> [Activity]: Reproduce everything from the first line down to the line containing "превращаться в жир.", swapping "избыток белков" for "избыток белка" and leaving the rest unchanged.

>>>

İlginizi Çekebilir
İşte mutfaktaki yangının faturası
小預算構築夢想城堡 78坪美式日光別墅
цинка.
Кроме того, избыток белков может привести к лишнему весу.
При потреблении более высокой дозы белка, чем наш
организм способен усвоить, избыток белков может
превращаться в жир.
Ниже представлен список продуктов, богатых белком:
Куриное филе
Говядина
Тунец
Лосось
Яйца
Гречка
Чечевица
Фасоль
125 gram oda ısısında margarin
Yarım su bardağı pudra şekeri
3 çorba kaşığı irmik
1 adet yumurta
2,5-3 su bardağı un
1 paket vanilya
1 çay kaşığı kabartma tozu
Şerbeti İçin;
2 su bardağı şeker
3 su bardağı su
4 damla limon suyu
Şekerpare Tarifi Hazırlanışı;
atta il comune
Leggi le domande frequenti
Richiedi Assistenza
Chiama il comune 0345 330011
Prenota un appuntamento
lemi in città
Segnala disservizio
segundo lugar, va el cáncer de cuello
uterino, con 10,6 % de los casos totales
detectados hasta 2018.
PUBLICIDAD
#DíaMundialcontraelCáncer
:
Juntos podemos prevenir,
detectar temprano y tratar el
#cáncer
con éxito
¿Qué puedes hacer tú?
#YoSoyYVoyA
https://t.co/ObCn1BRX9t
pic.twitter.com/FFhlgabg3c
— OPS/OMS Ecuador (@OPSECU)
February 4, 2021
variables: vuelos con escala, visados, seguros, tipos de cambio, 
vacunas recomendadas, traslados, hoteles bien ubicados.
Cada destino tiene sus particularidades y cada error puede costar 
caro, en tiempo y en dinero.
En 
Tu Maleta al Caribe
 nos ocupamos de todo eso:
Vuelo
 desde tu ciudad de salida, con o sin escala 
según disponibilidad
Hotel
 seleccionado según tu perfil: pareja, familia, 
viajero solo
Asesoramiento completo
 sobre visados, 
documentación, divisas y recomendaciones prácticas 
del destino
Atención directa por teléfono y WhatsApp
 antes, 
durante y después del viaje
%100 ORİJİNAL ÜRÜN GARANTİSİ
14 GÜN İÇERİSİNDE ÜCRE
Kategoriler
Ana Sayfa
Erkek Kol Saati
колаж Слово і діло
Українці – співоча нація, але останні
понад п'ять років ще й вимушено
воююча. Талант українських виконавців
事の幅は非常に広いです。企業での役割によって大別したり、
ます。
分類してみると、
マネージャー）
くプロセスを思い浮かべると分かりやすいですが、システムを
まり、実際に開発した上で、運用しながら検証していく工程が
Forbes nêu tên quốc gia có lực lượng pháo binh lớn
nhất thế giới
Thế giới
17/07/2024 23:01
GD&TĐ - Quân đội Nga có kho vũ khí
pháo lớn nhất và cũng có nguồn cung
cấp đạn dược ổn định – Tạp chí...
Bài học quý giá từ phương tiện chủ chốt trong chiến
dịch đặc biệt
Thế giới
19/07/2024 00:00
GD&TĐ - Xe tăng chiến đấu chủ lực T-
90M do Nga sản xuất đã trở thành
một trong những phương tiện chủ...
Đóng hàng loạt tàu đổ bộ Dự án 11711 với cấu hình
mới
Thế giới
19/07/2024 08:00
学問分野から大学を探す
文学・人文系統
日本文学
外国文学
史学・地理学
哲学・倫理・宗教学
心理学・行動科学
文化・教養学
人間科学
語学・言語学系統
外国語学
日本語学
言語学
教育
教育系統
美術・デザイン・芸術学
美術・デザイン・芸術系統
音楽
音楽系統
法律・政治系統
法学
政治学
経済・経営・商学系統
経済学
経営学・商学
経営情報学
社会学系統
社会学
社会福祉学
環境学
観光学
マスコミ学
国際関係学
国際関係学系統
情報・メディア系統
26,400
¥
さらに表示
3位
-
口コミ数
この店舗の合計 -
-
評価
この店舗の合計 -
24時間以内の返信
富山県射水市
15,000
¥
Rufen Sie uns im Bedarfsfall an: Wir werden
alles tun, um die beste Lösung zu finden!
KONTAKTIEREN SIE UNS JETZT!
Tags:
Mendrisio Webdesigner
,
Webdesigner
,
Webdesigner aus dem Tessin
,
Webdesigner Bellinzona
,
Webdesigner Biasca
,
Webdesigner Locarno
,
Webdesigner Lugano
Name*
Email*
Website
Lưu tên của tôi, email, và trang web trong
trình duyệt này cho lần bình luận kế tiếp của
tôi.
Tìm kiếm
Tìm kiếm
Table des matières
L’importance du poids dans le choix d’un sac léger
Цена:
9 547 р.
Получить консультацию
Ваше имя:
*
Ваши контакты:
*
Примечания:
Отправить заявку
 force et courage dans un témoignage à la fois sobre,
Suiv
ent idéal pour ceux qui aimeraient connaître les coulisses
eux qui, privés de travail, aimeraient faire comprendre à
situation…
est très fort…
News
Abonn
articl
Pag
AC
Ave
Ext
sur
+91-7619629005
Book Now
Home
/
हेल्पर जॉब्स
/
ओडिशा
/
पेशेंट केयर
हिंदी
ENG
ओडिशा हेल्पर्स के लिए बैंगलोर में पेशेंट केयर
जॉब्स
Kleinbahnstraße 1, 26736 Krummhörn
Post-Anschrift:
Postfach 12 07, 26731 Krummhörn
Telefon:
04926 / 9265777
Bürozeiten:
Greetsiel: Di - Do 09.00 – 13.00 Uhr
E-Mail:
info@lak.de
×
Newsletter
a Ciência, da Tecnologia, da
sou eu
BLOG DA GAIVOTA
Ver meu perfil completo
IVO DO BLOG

<<<

> [Response to the exercise]:
İlginizi Çekebilir
İşte mutfaktaki yangının faturası
小預算構築夢想城堡 78坪美式日光別墅
цинка.
Кроме того, избыток белка может привести к лишнему весу.
При потреблении более высокой дозы белка, чем наш
организм способен усвоить, избыток белка может
превращаться в жир.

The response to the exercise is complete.